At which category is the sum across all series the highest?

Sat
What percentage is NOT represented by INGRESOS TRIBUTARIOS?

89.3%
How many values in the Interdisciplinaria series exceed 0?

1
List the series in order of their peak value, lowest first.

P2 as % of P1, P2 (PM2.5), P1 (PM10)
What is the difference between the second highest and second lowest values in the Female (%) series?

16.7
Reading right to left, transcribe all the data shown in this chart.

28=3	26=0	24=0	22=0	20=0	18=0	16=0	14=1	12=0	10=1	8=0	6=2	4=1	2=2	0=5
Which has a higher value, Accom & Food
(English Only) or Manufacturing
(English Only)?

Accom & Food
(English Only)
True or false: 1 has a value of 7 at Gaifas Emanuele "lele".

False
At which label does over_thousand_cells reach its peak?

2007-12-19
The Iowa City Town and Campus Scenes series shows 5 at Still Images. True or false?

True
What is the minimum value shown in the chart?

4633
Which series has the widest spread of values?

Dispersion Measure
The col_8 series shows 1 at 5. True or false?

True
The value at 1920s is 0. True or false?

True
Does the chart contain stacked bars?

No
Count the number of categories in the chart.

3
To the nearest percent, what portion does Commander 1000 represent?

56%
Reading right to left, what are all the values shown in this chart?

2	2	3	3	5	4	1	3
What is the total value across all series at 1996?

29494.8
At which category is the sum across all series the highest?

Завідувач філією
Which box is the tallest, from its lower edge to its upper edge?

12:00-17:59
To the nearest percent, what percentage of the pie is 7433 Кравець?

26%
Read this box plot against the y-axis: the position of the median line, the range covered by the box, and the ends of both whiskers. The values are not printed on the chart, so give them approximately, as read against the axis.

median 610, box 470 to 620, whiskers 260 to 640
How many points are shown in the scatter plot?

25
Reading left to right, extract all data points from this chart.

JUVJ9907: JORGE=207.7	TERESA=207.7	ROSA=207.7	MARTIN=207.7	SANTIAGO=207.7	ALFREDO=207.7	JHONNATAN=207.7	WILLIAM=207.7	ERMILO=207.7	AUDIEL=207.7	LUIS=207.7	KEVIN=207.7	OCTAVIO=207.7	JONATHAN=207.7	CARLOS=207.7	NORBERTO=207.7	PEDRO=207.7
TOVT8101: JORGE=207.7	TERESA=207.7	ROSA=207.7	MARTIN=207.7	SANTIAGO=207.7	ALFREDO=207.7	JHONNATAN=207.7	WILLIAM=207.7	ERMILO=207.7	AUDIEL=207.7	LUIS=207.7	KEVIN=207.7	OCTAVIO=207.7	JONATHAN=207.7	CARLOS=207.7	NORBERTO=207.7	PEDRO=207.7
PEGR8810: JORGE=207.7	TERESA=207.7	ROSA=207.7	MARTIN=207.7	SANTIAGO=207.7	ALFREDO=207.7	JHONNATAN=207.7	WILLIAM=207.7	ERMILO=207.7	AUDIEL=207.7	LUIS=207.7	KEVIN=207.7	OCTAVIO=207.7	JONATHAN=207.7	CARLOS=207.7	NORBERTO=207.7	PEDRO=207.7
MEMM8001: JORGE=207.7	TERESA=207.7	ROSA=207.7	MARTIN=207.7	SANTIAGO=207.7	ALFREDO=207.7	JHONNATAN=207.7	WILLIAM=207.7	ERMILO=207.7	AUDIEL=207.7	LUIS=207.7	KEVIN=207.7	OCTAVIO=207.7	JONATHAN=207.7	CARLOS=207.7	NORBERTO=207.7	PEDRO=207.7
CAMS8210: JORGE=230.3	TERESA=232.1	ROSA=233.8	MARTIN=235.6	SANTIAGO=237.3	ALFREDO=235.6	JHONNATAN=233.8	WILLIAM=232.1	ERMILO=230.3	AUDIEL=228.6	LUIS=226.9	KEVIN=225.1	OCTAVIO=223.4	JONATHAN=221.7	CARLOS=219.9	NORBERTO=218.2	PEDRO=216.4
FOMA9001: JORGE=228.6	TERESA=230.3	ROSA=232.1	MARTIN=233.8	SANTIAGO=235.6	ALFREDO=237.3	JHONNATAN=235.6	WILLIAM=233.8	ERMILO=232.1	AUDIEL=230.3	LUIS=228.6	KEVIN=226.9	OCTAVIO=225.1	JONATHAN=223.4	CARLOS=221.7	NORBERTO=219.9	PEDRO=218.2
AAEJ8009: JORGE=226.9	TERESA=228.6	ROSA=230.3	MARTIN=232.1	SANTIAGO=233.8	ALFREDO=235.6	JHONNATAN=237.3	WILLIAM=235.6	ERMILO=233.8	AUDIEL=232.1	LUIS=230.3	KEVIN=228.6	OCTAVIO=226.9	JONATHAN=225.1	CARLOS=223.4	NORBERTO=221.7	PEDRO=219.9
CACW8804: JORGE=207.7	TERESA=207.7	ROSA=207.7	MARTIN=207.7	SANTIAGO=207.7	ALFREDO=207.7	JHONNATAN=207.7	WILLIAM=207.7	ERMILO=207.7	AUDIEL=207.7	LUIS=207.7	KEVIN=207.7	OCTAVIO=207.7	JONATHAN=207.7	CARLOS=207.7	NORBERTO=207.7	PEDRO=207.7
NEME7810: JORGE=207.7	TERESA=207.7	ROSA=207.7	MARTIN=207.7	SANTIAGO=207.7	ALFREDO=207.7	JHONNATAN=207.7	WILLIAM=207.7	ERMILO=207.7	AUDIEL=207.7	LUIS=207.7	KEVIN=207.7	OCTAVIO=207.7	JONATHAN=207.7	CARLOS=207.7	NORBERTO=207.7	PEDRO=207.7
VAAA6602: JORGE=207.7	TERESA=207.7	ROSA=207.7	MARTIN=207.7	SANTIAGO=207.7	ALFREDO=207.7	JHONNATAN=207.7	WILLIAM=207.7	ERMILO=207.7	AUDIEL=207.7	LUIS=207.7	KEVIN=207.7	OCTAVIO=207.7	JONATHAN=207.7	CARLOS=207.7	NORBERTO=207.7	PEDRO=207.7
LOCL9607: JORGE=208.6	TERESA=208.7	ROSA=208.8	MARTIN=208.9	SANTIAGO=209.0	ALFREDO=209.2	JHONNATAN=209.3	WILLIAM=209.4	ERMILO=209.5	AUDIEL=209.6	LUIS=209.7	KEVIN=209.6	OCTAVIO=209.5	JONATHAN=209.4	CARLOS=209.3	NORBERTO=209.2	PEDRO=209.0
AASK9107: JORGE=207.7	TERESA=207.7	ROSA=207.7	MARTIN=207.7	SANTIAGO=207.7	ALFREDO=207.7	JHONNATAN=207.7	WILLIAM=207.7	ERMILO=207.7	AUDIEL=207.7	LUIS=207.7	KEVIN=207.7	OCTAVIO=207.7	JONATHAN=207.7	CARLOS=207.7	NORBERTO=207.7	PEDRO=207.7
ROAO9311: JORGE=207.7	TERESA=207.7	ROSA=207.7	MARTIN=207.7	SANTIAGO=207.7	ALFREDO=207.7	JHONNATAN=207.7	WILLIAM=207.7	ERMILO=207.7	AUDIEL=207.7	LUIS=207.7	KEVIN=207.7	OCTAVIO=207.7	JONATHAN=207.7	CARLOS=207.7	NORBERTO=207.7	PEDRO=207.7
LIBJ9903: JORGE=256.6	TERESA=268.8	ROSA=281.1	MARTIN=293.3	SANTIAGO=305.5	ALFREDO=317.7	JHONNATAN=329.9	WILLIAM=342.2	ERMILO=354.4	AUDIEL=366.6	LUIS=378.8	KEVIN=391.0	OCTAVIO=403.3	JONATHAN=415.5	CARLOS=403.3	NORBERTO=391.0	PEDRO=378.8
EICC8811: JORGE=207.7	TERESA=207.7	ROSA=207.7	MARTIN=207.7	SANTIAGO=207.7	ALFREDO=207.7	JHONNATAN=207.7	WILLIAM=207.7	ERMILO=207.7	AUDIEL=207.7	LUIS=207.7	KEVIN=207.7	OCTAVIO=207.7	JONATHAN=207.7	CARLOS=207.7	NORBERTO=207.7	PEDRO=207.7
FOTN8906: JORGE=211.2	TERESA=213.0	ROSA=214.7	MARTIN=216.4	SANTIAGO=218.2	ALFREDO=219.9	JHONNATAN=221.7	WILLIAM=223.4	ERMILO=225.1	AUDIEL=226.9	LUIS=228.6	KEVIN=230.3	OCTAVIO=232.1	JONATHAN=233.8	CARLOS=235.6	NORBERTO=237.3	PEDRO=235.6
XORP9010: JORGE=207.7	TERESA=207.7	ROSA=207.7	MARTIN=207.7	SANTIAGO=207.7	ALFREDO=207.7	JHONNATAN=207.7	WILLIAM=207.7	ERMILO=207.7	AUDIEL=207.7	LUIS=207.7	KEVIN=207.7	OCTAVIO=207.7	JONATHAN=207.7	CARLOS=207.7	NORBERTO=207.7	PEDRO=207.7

-=-=-=-=-

> [REQUIRED ACTION] Copy the data above line for line, beginning at the line that contains "median 610, box" and stopping after the line that contains "Reading left to".

> [RESULT OF THIS EXERCISE]
median 610, box 470 to 620, whiskers 260 to 640
How many points are shown in the scatter plot?

25
Reading left to right, extract all data points from this chart.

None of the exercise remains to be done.